### [EXERCISE OBJECTIVE]
Only the lines from the one containing "Стекло сатинат" through the last line of the data are to be written out, exactly and in full.

### [DATA SHOWN]
====

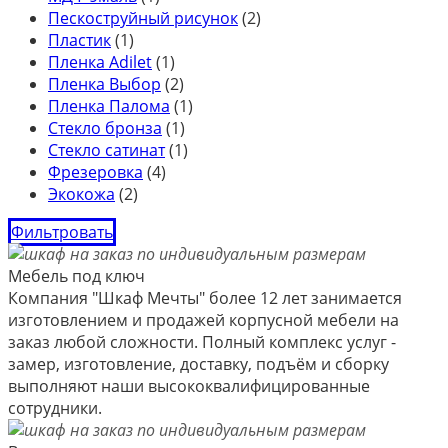
Пескоструйный рисунок
(2)
Пластик
(1)
Пленка Adilet
(1)
Пленка Выбор
(2)
Пленка Палома
(1)
Стекло бронза
(1)
Стекло сатинат
(1)
Фрезеровка
(4)
Экокожа
(2)
Фильтровать
Мебель под ключ
Компания "Шкаф Мечты" более 12 лет занимается
изготовлением и продажей корпусной мебели на
заказ любой сложности. Полный комплекс услуг -
замер, изготовление, доставку, подъём и сборку
выполняют наши высококвалифицированные
сотрудники.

====

### [WRITTEN REPLY]
Стекло сатинат
(1)
Фрезеровка
(4)
Экокожа
(2)
Фильтровать
Мебель под ключ
Компания "Шкаф Мечты" более 12 лет занимается
изготовлением и продажей корпусной мебели на
заказ любой сложности. Полный комплекс услуг -
замер, изготовление, доставку, подъём и сборку
выполняют наши высококвалифицированные
сотрудники.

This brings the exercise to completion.